Rainbow Trout with Brown Butter, Pecan and Sage Sauce
Serves 8
8 boneless Rainbow Trout filets (or 4 whole fish)
1/3 cup Shallots or red onions finely diced
8 Sage leaves keep whole
2 Tbsp Sun-dried tomatoes julienne
2 Tbsp Dried cherries julienne
2 Tbsp Pecans - chopped
1 teaspoon Garlic minced
1 teaspoon Lemon zest
1 cup White wine
12 tbsp of butter (equals 1 ½ sticks of butter)

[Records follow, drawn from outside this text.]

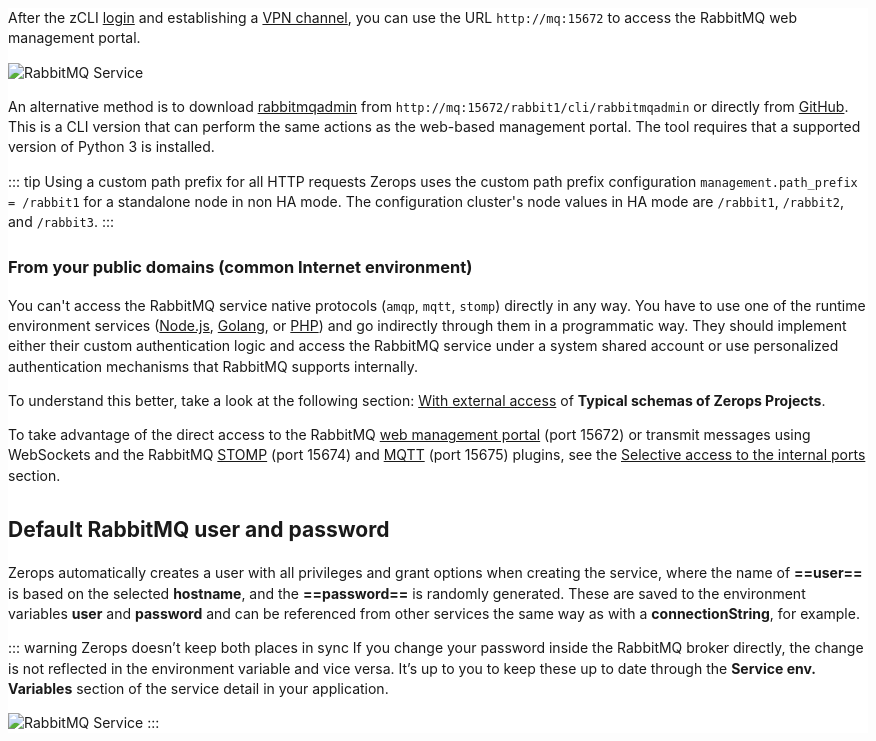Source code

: After the zCLI [login](/documentation/cli/available-commands.html#login) and establishing a [VPN channel](/documentation/cli/available-commands.html#vpn-start-project-name), you can use the URL `http://mq:15672` to access the RabbitMQ web management portal.

![RabbitMQ Service](./images/RabbitMQ-Web-Management-Portal.png "Message Broker Web Management Portal")

An alternative method is to download [rabbitmqadmin](https://www.rabbitmq.com/management-cli.html) from `http://mq:15672/rabbit1/cli/rabbitmqadmin` or directly from [GitHub](https://raw.githubusercontent.com/rabbitmq/rabbitmq-server/v3.9.13/deps/rabbitmq_management/bin/rabbitmqadmin). This is a CLI version that can perform the same actions as the web-based management portal. The tool requires that a supported version of Python 3 is installed.


::: tip Using a custom path prefix for all HTTP requests
Zerops uses the custom path prefix configuration `management.path_prefix = /rabbit1` for a standalone node in non HA mode. The configuration cluster's node values in HA mode are `/rabbit1`, `/rabbit2`, and `/rabbit3`.
:::


### From your public domains (common Internet environment)

You can't access the RabbitMQ service native protocols (`amqp`, `mqtt`, `stomp`) directly in any way. You have to use one of the runtime environment services ([Node.js](/documentation/services/runtimes/nodejs.html), [Golang](/documentation/services/runtimes/golang.html), or [PHP](/documentation/services/runtimes/php.html)) and go indirectly through them in a programmatic way. They should implement either their custom authentication logic and access the RabbitMQ service under a system shared account or use personalized authentication mechanisms that RabbitMQ supports internally.

To understand this better, take a look at the following section: [With external access](/documentation/overview/how-zerops-works-inside/typical-schemas-of-zerops-projects.html#with-external-access) of **Typical schemas of Zerops Projects**.

To take advantage of the direct access to the RabbitMQ [web management portal](https://www.rabbitmq.com/management.html) (port 15672) or transmit messages using WebSockets and the RabbitMQ [STOMP](https://www.rabbitmq.com/web-stomp.html) (port 15674) and [MQTT](https://www.rabbitmq.com/web-mqtt.html) (port 15675) plugins, see the [Selective access to the internal ports](#selective-access-to-the-internal-ports) section.

## Default RabbitMQ user and password

Zerops automatically creates a user with all privileges and grant options when creating the service, where the name of **==user==** is based on the selected **hostname**, and the **==password==** is randomly generated. These are saved to the environment variables **user** and **password** and can be referenced from other services the same way as with a **connectionString**, for example.


::: warning Zerops doesn’t keep both places in sync
If you change your password inside the RabbitMQ broker directly, the change is not reflected in the environment variable and vice versa. It’s up to you to keep these up to date through the **Service env. Variables** section of the service detail in your application.

![RabbitMQ Service](./images/RabbitMQ-Message-Broker-Access-Change-Password.png "Message Broker Access Change Password")
:::
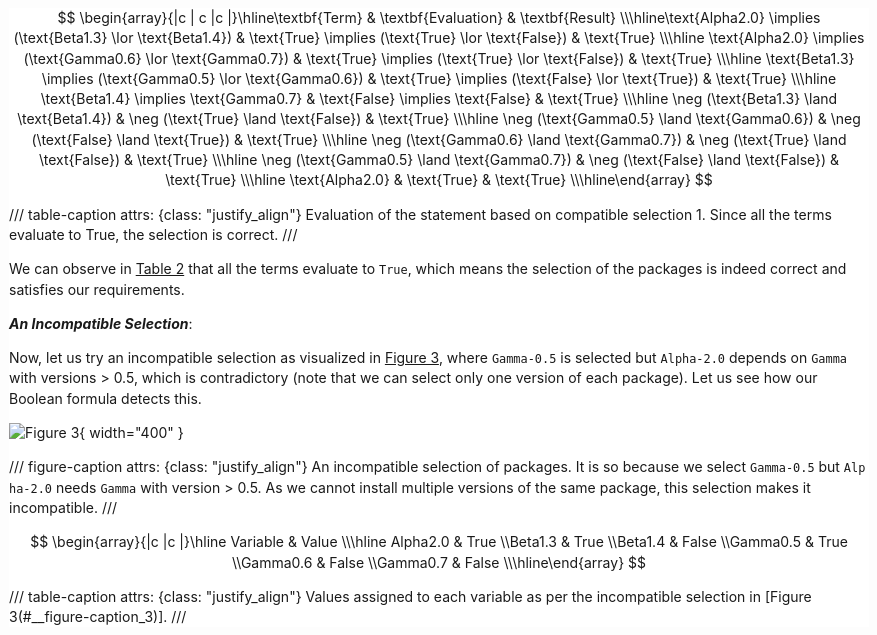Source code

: $$
\begin{array}{|c | c |c |}\hline\textbf{Term} & \textbf{Evaluation} & \textbf{Result} \\\hline\text{Alpha2.0} \implies (\text{Beta1.3} \lor \text{Beta1.4}) & \text{True} \implies (\text{True} \lor \text{False}) & \text{True} \\\hline
\text{Alpha2.0} \implies (\text{Gamma0.6} \lor \text{Gamma0.7}) & \text{True} \implies (\text{True} \lor \text{False}) & \text{True} \\\hline
\text{Beta1.3} \implies (\text{Gamma0.5} \lor \text{Gamma0.6}) & \text{True} \implies (\text{False} \lor \text{True}) & \text{True} \\\hline
\text{Beta1.4} \implies \text{Gamma0.7} & \text{False} \implies \text{False} & \text{True} \\\hline
\neg (\text{Beta1.3} \land \text{Beta1.4}) & \neg (\text{True} \land \text{False}) & \text{True} \\\hline
\neg (\text{Gamma0.5} \land \text{Gamma0.6}) & \neg (\text{False} \land \text{True}) & \text{True} \\\hline
\neg (\text{Gamma0.6} \land \text{Gamma0.7}) & \neg (\text{True} \land \text{False}) & \text{True} \\\hline
\neg (\text{Gamma0.5} \land \text{Gamma0.7}) & \neg (\text{False} \land \text{False}) & \text{True} \\\hline
\text{Alpha2.0} & \text{True} & \text{True} \\\hline\end{array}
$$

/// table-caption
    attrs: {class: "justify_align"}
Evaluation of the statement based on compatible selection 1. Since all the terms evaluate to True, the selection is correct.
///   

We can observe in [Table 2](#__table-caption_2) that all the terms evaluate to `True`, which means the selection of the packages is indeed correct and satisfies our requirements.

***An Incompatible Selection***:

Now, let us try an incompatible selection as visualized in [Figure 3](#__figure-caption_3), where `Gamma-0.5` is selected but `Alpha-2.0` depends on `Gamma` with versions > 0.5, which is contradictory (note that we can select only one version of each package). Let us see how our Boolean formula detects this.

![Figure 3](../../../assets/blogs/june_2025/boolean_package/incompatible1.png){ width="400" }

/// figure-caption
    attrs: {class: "justify_align"}
An incompatible selection of packages. It is so because we select `Gamma-0.5` but `Alpha-2.0` needs `Gamma` with version > 0.5. As we cannot install multiple versions of the same package, this selection makes it incompatible.
///

$$
\begin{array}{|c |c |}\hline
Variable & Value \\\hline
Alpha2.0    &    True       \\Beta1.3     &    True       \\Beta1.4     &    False      \\Gamma0.5    &    True      \\Gamma0.6    &    False       \\Gamma0.7    &    False       \\\hline\end{array}
$$

/// table-caption
    attrs: {class: "justify_align"}
Values assigned to each variable as per the incompatible selection in [Figure 3(#__figure-caption_3)].
///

1 1/2 teaspoons Salt and Pepper mixed together
~Cut thin slices into the skin of the Rainbow Trout and sprinkle fish with 1 teaspoon of salt and pepper. Heat 2 Tbsp of butter in a large sauté pan. Sauté the Rainbow Trout in butter for 1 minute on each side then place the pieces on a greased cookie sheet, skin side down to be finished in the oven.
~In the warm sauté pan add ½ a stick of butter. Let the butter melt and brown. Note: If the pan is too hot the butter will burn. Don't panic if this begins to happen, remove the pan from the burner and return it to the heat as needed to heat the butter. Once the butter is browning add the pecans, sun-dried tomatoes, sage leaves, cherries, garlic and shallots, and sauté for 2 minutes.
~Add white wine and let simmer for 1 minute. Stir in remaining butter; while it melts add salt and pepper to taste.
~While the sauce is being prepared finish fish in the oven at 350°F for 5 minutes. To serve, plate the Rainbow Trout, pour the brown butter sauce on top and garnish with sage leaves.